Federated Timeline Synthesis: Scalable and Private Methodology For Model Training and Deployment

Renc, Pawel, Grzeszczyk, Michal K., Qian, Linglong, Oufattole, Nassim, Rasley, Jeff, Sitek, Arkadiusz

arXiv.org Artificial Intelligence 

We present Federated Timeline Synthesis (FTS), a novel framework for training generative foundation models across distributed timeseries data applied to electronic health records (EHR). At its core, FTS represents patient history as tokenized Patient Health Timelines (PHTs), language-agnostic sequences encoding temporal, categorical, and continuous clinical information. Each institution trains an autoregressive transformer on its local PHTs and transmits only model weights to a central server.
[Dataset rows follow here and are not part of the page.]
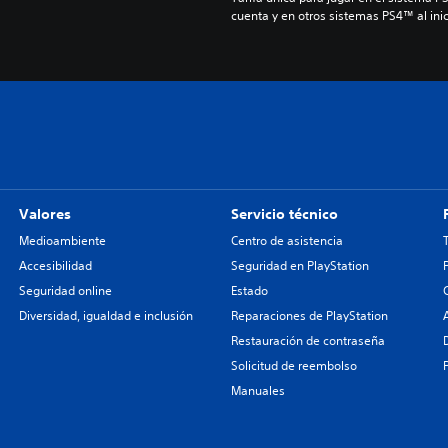
cuenta y en otros sistemas PS4™ al inic
Valores
Servicio técnico
Medioambiente
Centro de asistencia
Accesibilidad
Seguridad en PlayStation
Seguridad online
Estado
Diversidad, igualdad e inclusión
Reparaciones de PlayStation
Restauración de contraseña
Solicitud de reembolso
Manuales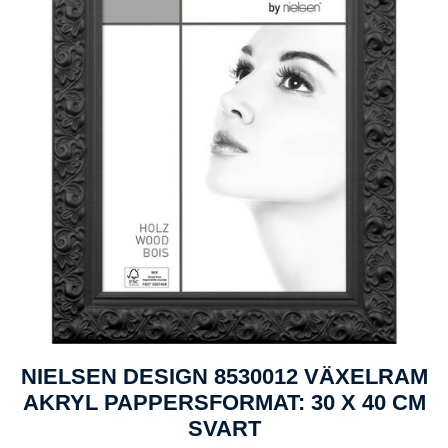
NIELSEN DESIGN 8530012 VÄXELRAM
AKRYL PAPPERSFORMAT: 30 X 40 CM
SVART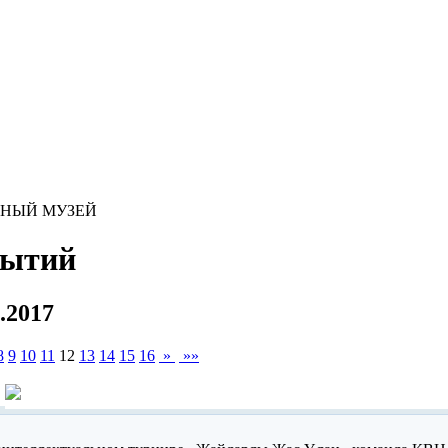
ЬНЫЙ МУЗЕЙ
бытий
8.2017
8
9
10
11
12
13
14
15
16
»
»»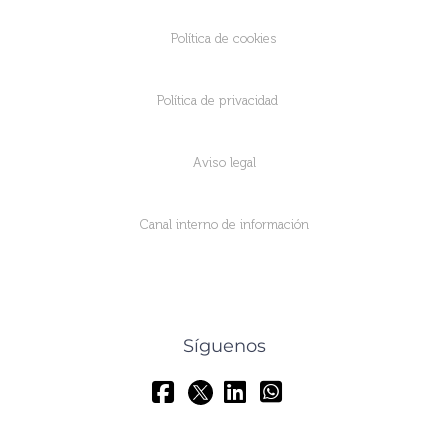
Política de cookies
Política de privacidad
Aviso legal
Canal interno de información
Síguenos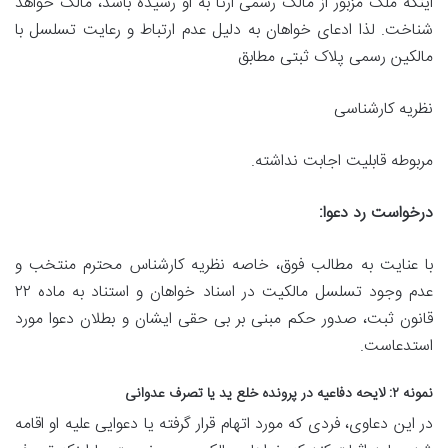
اینکه ملک مزبور از مالک رسمی ارثاً به او رسیده باشد، مالک خواهد
شناخت. لذا ادعای خواهان به دلیل عدم ارتباط و رعایت تسلسل با
مالکین رسمی پلاک ثبتی مطابق
نظریه کارشناسی
مربوطه قابلیت اجابت نداشته.
درخواست رد دعوا:
با عنایت به مطالب فوق، خاصه نظریه کارشناس محترم منتخب و
عدم وجود تسلسل مالکیت در اسناد خواهان و استناد به ماده ۲۲
قانون ثبت، صدور حکم مبنی بر بی حقی ایشان و بطلان دعوا مورد
استدعاست.
نمونه ۲: لایحه دفاعیه در پرونده خلع ید یا تصرف عدوانی
در این دعاوی، فردی که مورد اتهام قرار گرفته یا دعوایی علیه او اقامه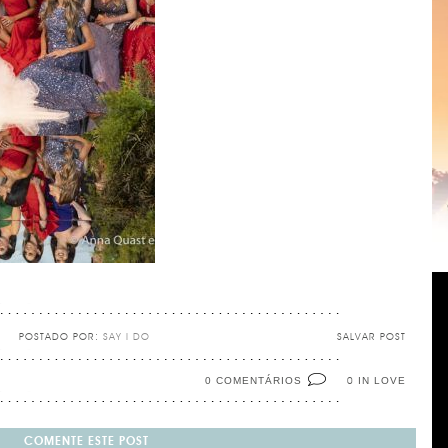
POSTADO POR:
SAY I DO
SALVAR POST
0 COMENTÁRIOS
IN LOVE
0
COMENTE ESTE POST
The server uses the generators to synthesize a large corpus of trajectories and train a Global Generator (GG), enabling zero-shot inference via Monte Carlo simulation of future PHTs. We evaluate FTS on five clinically meaningful prediction tasks using MIMIC-IV data, showing that models trained on synthetic data generated by GG perform comparably to those trained on real data. FTS offers strong privacy guarantees, scalability across institutions, and extensibility to diverse prediction and simulation tasks especially in healthcare, including counterfactual inference, early warning detection, and synthetic trial design.